L’œil du Golden Promise, c’est l’occasion d’aborder les flacons présentés sur finespirits.auction sous un nouvel angle grâce aux experts du Golden Promise Whisky Bar : Stanislas Kindroz et Salvatore Mannino.
SALVATORE MANNINO
ABERLOUR 30 ans 1975, fût N°4577, 48,9%, 164 bouteilles
Fondée dans le Speyside en 1879 (même si l’étiquette affiche fièrement « single Highland malt » mais après tout, le Speyside ne se trouve-t-il pas dans les Highlands ?) et propriété de Pernod Ricard depuis 1974 (ce fut d’ailleurs la première distillerie écossaise acquise par le groupe), il n’est pas étonnant qu’Aberlour aie une place particulière dans le cœur des Français : en effet, l’hexagone reste, et de loin, son premier marché. Aberlour est tout de même le huitième single malt le plus vendu dans le monde, place justifiée, même si, au vu d’amateurs chevronnés, ce whisky est trop facilement catalogué comme « classique » et généralement boudés par ces mêmes amateurs. Et pourtant ce serait oublier les superbes embouteillages dont la distillerie nous gratifie -à commencer par le célèbre A’bunadh, lancé en 2000- et dont nous avons ici, avec ce 30 ans, un parfait exemple :
Le nez, d’une belle finesse, évoque une promenade dans les vergers (pommes vertes) et nous emmène ensuite sur des sentiers exotiques (loukoum), avec des notes d’amandes légèrement grillées et de miel d’Acacias, le tout enveloppé dans des volutes de fumée de papier d’Arménie ! Puis retour au verger avec du coing fraîchement pelé et du gazon imprégné de rosée matinale. Enfin, des zestes de citron continuent d’apporter une grande fraîcheur à ce whisky pourtant d’âge vénérable.
La bouche est fluide, gourmande et épicée : du chocolat blanc aux éclats d’écorce de citron, saupoudré de poivre vert et de gingembre râpé ainsi qu’un bel entrelac de vanille et d’estragon. Une légère amertume herbacée vient apporter encore plus de caractère. La finale est longue, chaleureuse, épicée et acidulée, herbacée (gentiane). Des « classiques » comme celui-ci, j’en redemande !
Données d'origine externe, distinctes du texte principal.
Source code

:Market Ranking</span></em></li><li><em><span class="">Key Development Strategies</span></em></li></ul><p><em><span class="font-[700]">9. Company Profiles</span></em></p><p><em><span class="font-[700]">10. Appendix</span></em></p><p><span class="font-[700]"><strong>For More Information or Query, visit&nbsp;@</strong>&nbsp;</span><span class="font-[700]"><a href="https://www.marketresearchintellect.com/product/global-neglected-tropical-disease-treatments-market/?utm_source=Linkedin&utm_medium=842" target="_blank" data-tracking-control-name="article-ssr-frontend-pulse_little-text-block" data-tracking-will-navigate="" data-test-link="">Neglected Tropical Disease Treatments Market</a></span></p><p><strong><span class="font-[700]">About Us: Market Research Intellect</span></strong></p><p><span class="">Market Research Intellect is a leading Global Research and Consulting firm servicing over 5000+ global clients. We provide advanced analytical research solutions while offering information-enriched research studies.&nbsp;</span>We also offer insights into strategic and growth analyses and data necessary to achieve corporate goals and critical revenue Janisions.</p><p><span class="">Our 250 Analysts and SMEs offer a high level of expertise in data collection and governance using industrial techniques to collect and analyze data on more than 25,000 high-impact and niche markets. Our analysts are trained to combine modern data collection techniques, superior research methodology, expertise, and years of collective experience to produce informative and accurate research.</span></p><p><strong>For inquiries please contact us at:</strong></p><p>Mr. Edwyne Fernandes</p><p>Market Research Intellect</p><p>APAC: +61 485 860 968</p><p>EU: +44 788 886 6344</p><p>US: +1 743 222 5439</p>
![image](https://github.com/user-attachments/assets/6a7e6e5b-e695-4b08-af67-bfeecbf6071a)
GLEN ORD 23 ans 1974 Rare Malts (embouteillé en 1998), 60,80%
GLEN ORD est assez discrète dans la mémoire des amateurs de whisky et pourtant, cette distillerie se distingue de manière notable vis-à-vis de ses consœurs en étant l’une des très rares en Ecosse à être auto-suffisante en malt avec leurs propres unités de maltage construites in situ en 1968 (18 « drums maltings », d’énormes tambours, procédés modernes de maltage) qui d’ailleurs, ne se contentent pas de fournir la distillerie mais répondent également aux besoins- entre autres- de Talisker. Sa capacité énorme de production (plus de 11 millions de litres d’alcool pur) est justifiée par l’utilisation importante de leur whisky pour les blends mais aussi en tant que single malt. Connu aujourd’hui sous le nom de « Singleton of Glen Ord » (très populaire auprès du marché asiatique), son whisky a souvent changé de nom tout au long de son histoire, de quoi causé le tournis aux amateurs : Glenoran, Glen Ord, Ordie, Ord et Muir of Ord : voilà les nombreux patronymes qui ornaient ses étiquettes !
La version qui nous intéresse aujourd’hui a été embouteillée tout simplement sous le nom de Glen Ord, dans la fameuse gamme des Rare Malts créée au milieux des années 1990, et affichant un degré impressionnant de 60,80% au bout de 23 années d’élevage !
Le nez est vif, frais, malté et herbacé : nous sommes en plein milieux d’un champ d’orge. Avec plus d’aération, des notes fruitées (nèfles), épicées (poivre) et subtilement médicinales (camphre) se succèdent. Avec le temps, il s’arrondit et devient gourmand (gâche vendéenne), laissant augurer une belle dégustation. La bouche est puissante, on retrouve le malt et cette touche médicinale, indice de tourbe tout en discrétion. S’adoucissant en milieux de bouche, les fruits envahissent le palais (pamplemousse blanc, coing, nectarine blanche). La finale est longue, sèche et médicinale. Ode à sa matière première, voilà un malt qui mérite vraiment qu’on le sorte de l’ombre.